Exercise directions —
Print every line of the listing below without any changes, and leave the pictures out of your output.

Stored listing
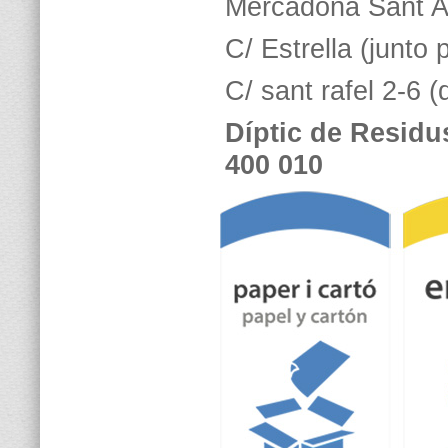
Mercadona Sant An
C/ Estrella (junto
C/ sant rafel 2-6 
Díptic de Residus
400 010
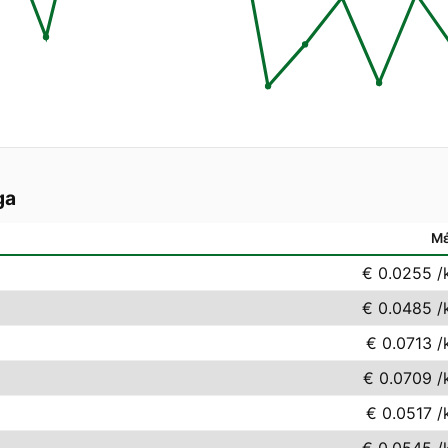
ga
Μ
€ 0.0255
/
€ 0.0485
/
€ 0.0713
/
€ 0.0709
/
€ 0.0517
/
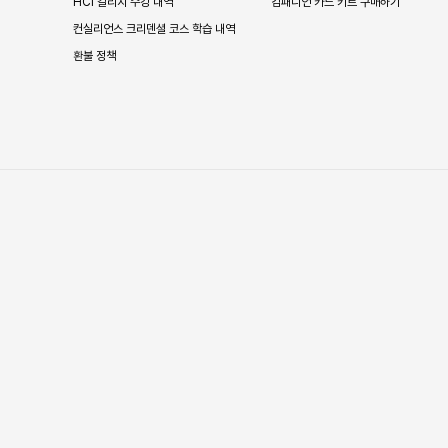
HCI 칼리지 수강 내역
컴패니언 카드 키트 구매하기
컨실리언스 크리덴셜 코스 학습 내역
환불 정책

Output of the exercise —
Mercadona Sant An
C/ Estrella (junto
C/ sant rafel 2-6 
Díptic de Residus
400 010
ga
Μ
€ 0.0255
/
€ 0.0485
/
€ 0.0713
/
€ 0.0709
/
€ 0.0517
/
HCI 칼리지 수강 내역
컴패니언 카드 키트 구매하기
컨실리언스 크리덴셜 코스 학습 내역
환불 정책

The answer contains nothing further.